In the coming years, they hope to expand their farm store and creamery even further while reducing the number of cows they keep. That would reduce workload, support the health of their business, and offer more local food directly to their customers.

A first expansion of the creamery is already underway, thanks to a state Food Security Infrastructure Grant for new equipment that will allow them to process even more of their own milk. These grants, first offered during early COVID, enable local businesses to build the infrastructure needed to ensure a resilient food supply for local communities.

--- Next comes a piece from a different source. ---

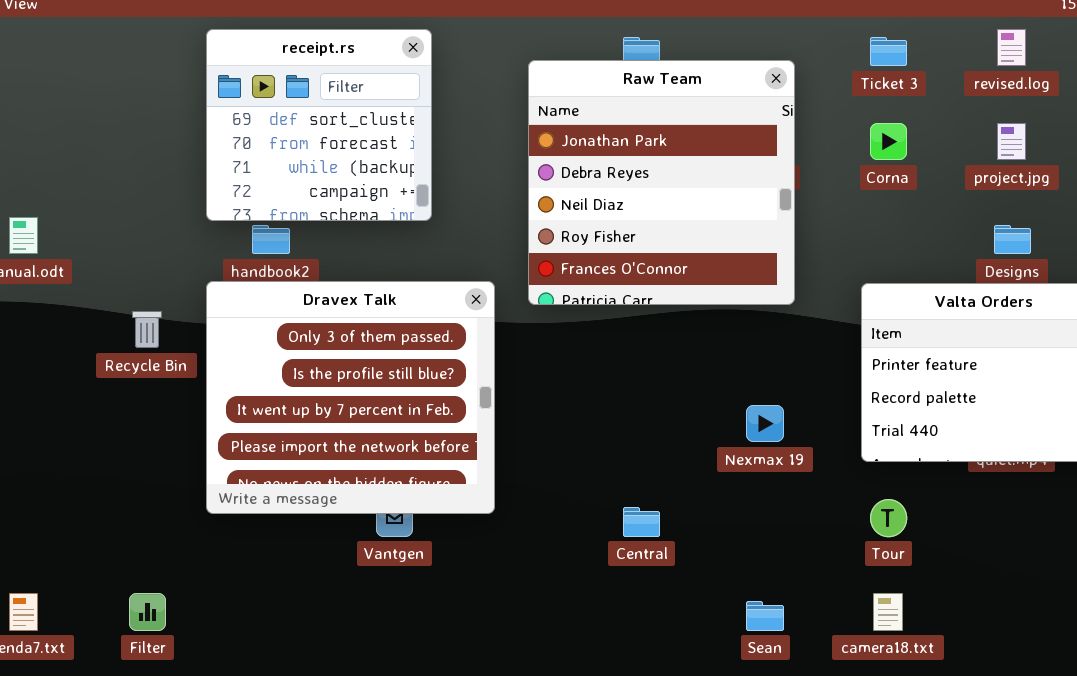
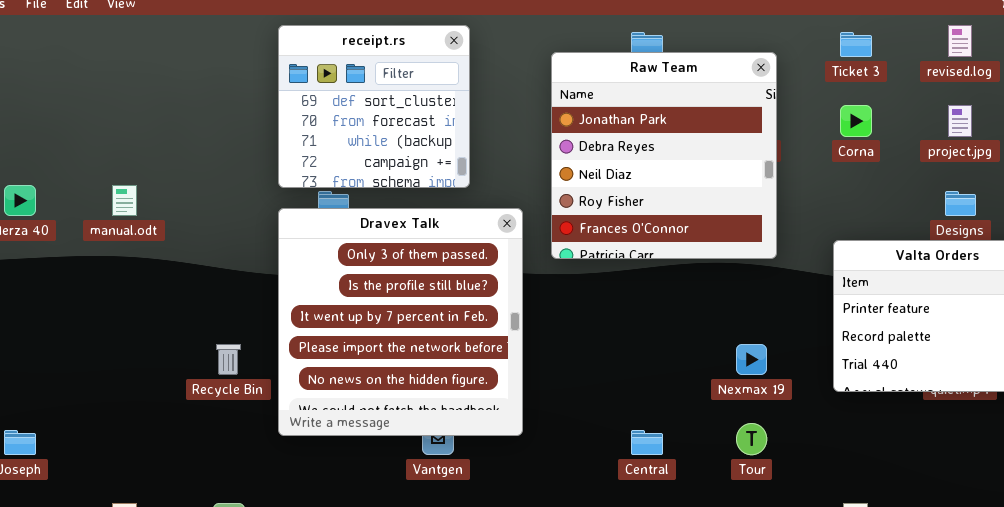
Dravex Talk: [206,281,495,514] -> [278,208,523,436], resized
Recycle Bin: [132,311,162,348] -> [216,344,241,375], moved
Tour: [870,499,907,537] -> [736,423,767,455], moved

To date, over $17 million has come to Franklin, Hampshire, and Hampden counties, with CISA (Community Involved in Sustaining Agriculture) working directly alongside local businesses to secure $5.5 million of that. Once all announced funds are distributed, investments through the infrastructure program will total over $90 million across the state, and recently Gov. Maura Healey included permanent funding for the program in her budget recommendations.

Broadly, this public investment strengthens the local economy and improves equity and access to local food. It can also make a big difference for individual farms. Ultimately, Parsons hopes the new projects at Mayval Farm will shape the business into something the next generation wants to take over.

Or maybe one of their customers, someone just so enamored with skyr. “You will get hooked on it,” she warns.